Il Fondo monetario s’interroga sulla Ue
del decennio perduto
L’Europa potrà uscire dal 'decennio perduto' di crescita
vicina alle zero, produttività mediamente bassa, bolle speculative e crisi
bancarie, nonché, specialmente nella fascia di Paesi meridionali,
disoccupazione crescente? Sono domande che si poniamo in molti, ma è di rilievo
che ora se le ponga anche il Fondo monetario internazionale in due saggi in
uscita sulla sua 'Economic Review'. Il primo è un lavoro di due economisti di
origine asiatica con importanti cattedre alla University of California a San
Diego ed alla Booth School della University of Chicago ( Takeo Hoshi e Anil K.
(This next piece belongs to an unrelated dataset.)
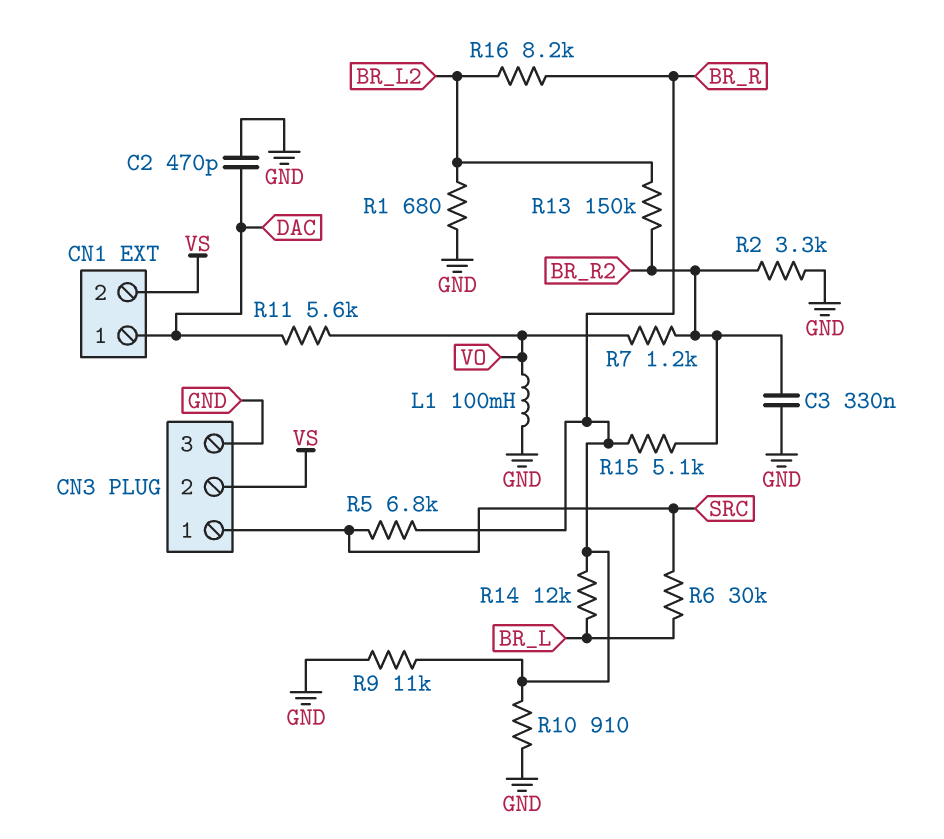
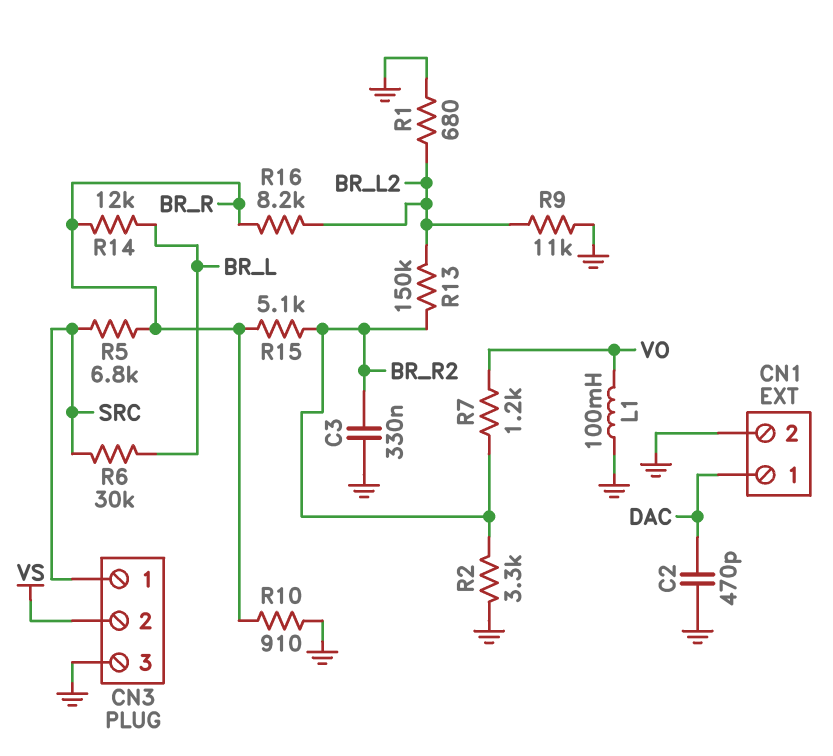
CN1 pin 2: VS -> GND
R9: 11k (BR_R, GND) -> 11k (BR_L2, GND)
R11: 5.6k (DAC, VO) -> none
Kashyao) e riguarda in particolare cosa l’Europa possa imparare dall’esperienza
giapponese per uscire dal decennio perduto. Il secondo saggio è di un
economista di origine asiatica ed uno americano (Anusha Chari e Peter Blair
Henry), anche loro ordinari in università di prestigio (University of North
Carolina e New York University). Utilizzando strumenti differenti giungono a
conclusioni molto simili: non solo numerosi Paesi europei sono stati e sono
lenti nell’affrontare i loro problemi strutturali, ma la politica monetaria
europea è stata «inadeguata». Il modo con cui questa conclusione viene
formulata non è necessariamente una critica alla Bce guidata oggi da Mario
Draghi. È, invece, un rilievo nei confronti di coloro i quali – all’interno
della Bce e soprattutto al di fuori (ricorsi alla Corte suprema tedesca e da lì
alla Corte di Giustizia Europea – hanno frenato una politica più espansionista
con strumenti innovativi quali le Outright Monetary Transactions (OMTs) e
l’allentamento quantitativo (Quantitative Easing). I rilievi riguardano anche i
governi per la loro scarsa tempestività nell’affrontare (e risolvere) le crisi
bancarie e per i tempi biblici nella costruzione dell’Unione bancari.
Dei due lavori il primo è particolarmente severo nei
confronti di Francia, Italia e Spagna per i ritardi nelle ricapitalizzazioni bancarie
e nella tempistica delle riforme. Il secondo punta sulla politica monetaria
'stop-and-go' nell’Eurozona: una fase espansiva nel 2008-2009 come reazione
alla crisi, seguita nel 2010 da una politica fortemente restrittiva che ha
confuso i mercati innescando la recessione. Duro il confronto con i Paesi
asiatici: dopo la crisi del 1997-98 , mantennero una politica monetaria
«accomodante» (tale, dunque, da stimolare la crescita) . Prima delle rispettive
crisi, la differenza tra il tasso di crescita dell’Asia e dell’Europa
meridionale era di 4,21 punti percentuali, ma è cresciuto 7,18 punti
percentuali. Una politica più graduale di consolidamento della finanza pubblica
avrebbe stimolato maggiori crescita dei GIIPS - Grecia, Italia, Irlanda,
Portogallo, Spagna, con particolare beneficio soprattutto per la prima.